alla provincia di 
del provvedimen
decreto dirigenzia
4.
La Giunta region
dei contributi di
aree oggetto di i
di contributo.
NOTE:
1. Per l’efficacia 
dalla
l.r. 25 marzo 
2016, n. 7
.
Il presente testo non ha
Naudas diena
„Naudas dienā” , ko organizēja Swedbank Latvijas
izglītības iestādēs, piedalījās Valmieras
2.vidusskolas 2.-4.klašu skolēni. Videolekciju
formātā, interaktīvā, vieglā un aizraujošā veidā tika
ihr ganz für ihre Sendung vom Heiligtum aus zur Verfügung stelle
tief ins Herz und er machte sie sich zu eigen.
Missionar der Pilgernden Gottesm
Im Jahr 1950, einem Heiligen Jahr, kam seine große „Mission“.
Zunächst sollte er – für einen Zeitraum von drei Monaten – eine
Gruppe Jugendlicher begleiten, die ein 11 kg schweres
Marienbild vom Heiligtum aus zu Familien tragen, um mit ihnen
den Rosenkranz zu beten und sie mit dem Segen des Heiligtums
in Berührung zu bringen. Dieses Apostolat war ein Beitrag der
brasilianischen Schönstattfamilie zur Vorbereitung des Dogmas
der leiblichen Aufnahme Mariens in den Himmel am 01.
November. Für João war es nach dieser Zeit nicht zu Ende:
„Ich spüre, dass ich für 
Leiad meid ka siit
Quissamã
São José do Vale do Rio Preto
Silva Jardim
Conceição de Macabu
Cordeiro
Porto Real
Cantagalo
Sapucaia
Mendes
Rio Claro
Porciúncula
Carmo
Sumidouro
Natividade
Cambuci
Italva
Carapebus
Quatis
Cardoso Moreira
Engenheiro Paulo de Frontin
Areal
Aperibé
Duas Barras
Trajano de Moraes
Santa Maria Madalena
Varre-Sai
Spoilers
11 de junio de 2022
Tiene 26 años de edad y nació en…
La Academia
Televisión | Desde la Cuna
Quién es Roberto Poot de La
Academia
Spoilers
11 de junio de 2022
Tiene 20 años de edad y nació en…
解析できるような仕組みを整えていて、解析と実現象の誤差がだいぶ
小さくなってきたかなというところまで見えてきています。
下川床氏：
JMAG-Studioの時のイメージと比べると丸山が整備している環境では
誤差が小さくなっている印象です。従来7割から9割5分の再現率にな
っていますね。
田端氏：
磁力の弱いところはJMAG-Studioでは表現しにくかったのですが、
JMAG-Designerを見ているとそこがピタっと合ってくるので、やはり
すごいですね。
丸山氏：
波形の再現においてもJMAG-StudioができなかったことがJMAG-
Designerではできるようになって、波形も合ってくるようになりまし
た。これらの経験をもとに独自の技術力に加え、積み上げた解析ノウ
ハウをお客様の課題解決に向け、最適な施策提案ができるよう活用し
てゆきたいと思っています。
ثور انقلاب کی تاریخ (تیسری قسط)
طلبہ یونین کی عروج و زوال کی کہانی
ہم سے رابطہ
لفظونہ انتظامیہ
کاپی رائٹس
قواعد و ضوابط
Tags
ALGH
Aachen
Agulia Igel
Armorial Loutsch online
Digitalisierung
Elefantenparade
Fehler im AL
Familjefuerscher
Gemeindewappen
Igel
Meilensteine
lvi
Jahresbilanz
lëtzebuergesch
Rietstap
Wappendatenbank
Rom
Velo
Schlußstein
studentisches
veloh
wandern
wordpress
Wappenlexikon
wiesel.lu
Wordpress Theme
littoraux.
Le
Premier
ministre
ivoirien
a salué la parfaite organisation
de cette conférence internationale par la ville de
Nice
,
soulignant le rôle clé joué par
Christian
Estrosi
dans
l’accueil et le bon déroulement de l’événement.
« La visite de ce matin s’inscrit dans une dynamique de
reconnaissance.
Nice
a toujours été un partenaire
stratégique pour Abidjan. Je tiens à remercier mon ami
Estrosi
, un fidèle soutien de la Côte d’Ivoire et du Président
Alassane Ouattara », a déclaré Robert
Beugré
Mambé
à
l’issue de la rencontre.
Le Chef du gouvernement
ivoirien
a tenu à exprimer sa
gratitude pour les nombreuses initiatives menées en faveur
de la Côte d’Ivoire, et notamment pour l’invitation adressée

**TASK INSTRUCTIONS:** Rewrite the listing from its first line through the line containing "organizēja Swedbank Latvijas", substituting "Consiglio" for "Giunta" and leaving everything else unchanged.

**SOLUTION TO THIS TASK:**
alla provincia di 
del provvedimen
decreto dirigenzia
4.
La Consiglio region
dei contributi di
aree oggetto di i
di contributo.
NOTE:
1. Per l’efficacia 
dalla
l.r. 25 marzo 
2016, n. 7
.
Il presente testo non ha
Naudas diena
„Naudas dienā” , ko organizēja Swedbank Latvijas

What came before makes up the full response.